─── Data supplied

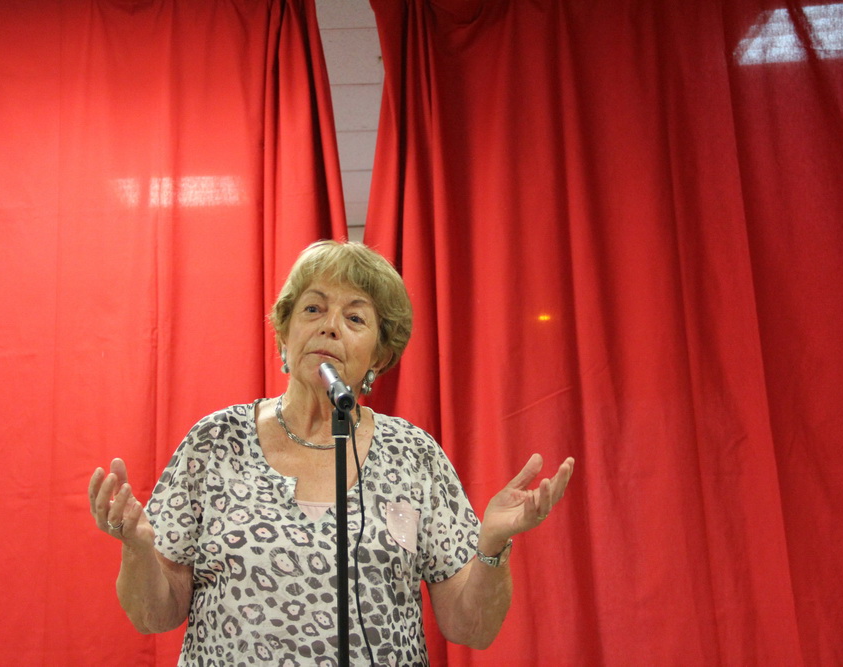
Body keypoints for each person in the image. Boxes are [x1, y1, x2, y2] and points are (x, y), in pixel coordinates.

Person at [88, 240, 574, 666]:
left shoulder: (414, 455)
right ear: (285, 333)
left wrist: (491, 546)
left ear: (380, 355)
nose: (330, 327)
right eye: (313, 309)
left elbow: (472, 629)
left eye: (355, 318)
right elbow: (155, 615)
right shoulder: (216, 442)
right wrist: (138, 549)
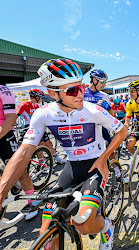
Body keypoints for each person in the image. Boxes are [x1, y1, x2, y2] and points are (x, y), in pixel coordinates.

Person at [0, 59, 128, 250]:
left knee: (83, 225)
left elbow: (122, 131)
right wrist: (1, 193)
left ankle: (106, 227)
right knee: (47, 234)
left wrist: (104, 157)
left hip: (94, 166)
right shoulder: (43, 114)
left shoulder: (93, 110)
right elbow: (24, 152)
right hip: (72, 166)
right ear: (53, 93)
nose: (80, 94)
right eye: (72, 90)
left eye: (81, 88)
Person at [0, 84, 38, 220]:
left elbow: (11, 119)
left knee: (20, 172)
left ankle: (31, 202)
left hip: (4, 135)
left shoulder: (3, 90)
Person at [16, 89, 67, 164]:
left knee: (48, 142)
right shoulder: (23, 104)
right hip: (29, 128)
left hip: (39, 126)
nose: (42, 99)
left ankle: (58, 159)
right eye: (41, 97)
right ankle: (41, 163)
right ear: (36, 97)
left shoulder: (36, 105)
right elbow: (15, 116)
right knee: (41, 144)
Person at [84, 69, 117, 160]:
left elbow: (112, 115)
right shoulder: (81, 93)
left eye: (105, 82)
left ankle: (118, 172)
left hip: (100, 127)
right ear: (94, 80)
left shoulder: (104, 96)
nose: (104, 85)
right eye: (102, 82)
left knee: (111, 151)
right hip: (84, 129)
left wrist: (108, 108)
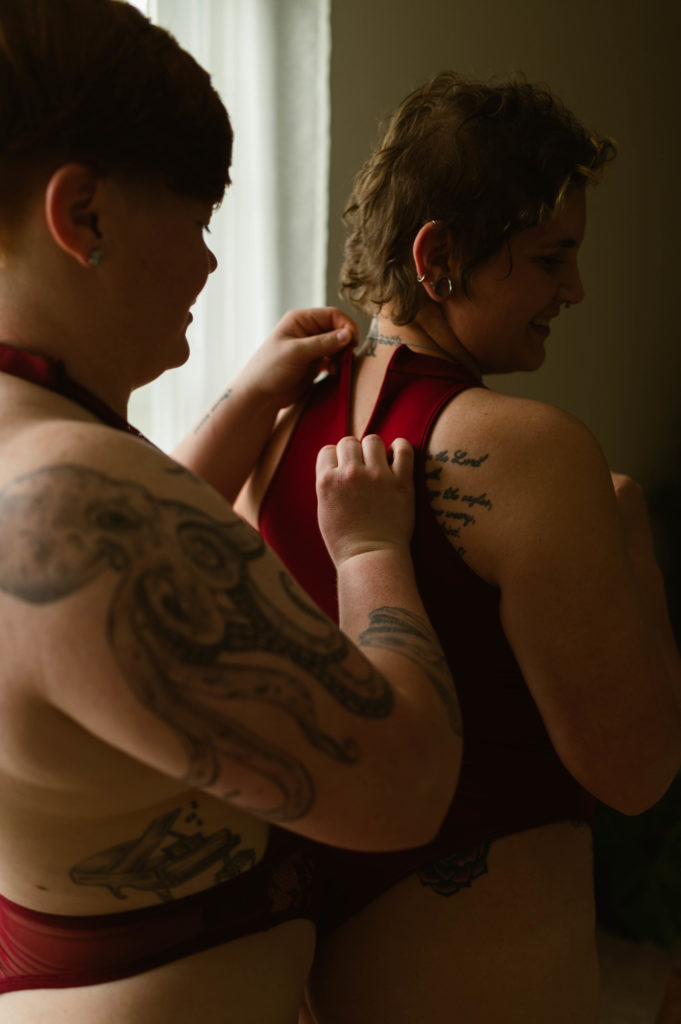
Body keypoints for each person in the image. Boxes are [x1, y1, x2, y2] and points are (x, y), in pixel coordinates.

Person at [0, 5, 463, 1022]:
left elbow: (102, 606)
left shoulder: (40, 470)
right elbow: (408, 780)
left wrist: (246, 402)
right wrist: (374, 550)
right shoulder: (69, 496)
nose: (211, 263)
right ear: (84, 217)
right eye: (197, 215)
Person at [234, 72, 681, 1023]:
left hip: (314, 967)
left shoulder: (275, 431)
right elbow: (638, 771)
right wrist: (630, 535)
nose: (575, 288)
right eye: (550, 257)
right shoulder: (528, 451)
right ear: (438, 257)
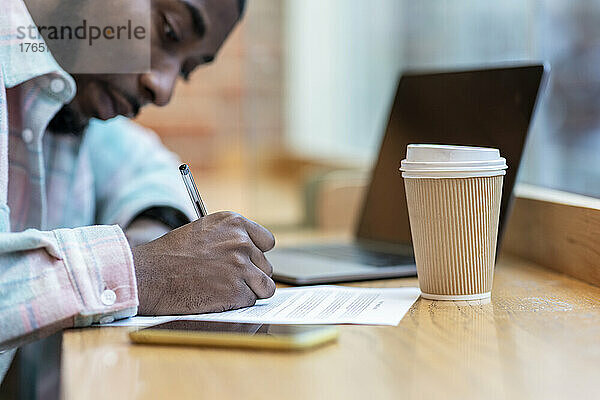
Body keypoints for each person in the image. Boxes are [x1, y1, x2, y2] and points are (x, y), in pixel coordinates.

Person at [0, 0, 277, 382]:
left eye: (186, 69)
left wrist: (154, 231)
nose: (162, 89)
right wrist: (143, 272)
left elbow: (145, 166)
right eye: (169, 31)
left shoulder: (63, 95)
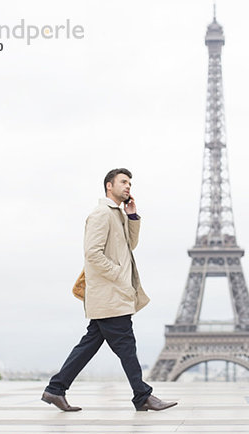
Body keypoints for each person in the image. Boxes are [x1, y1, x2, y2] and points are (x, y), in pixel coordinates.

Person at [42, 168, 177, 412]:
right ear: (108, 186)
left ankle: (55, 389)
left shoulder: (118, 215)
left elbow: (130, 245)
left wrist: (133, 217)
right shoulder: (101, 214)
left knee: (90, 344)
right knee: (126, 345)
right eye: (123, 182)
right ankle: (143, 395)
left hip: (113, 295)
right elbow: (92, 254)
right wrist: (118, 275)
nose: (128, 187)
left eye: (130, 183)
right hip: (110, 294)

──────

● **Task to complete**
Copy out each line of the listing that holds "wrist".

● **The completed task**
left wrist: (491, 546)
right wrist: (138, 549)
right wrist: (1, 193)
left wrist: (104, 157)
left wrist: (108, 108)
left wrist: (246, 402)
right wrist: (374, 550)
right wrist: (630, 535)
left wrist: (154, 231)
right wrist: (143, 272)
left wrist: (133, 217)
right wrist: (118, 275)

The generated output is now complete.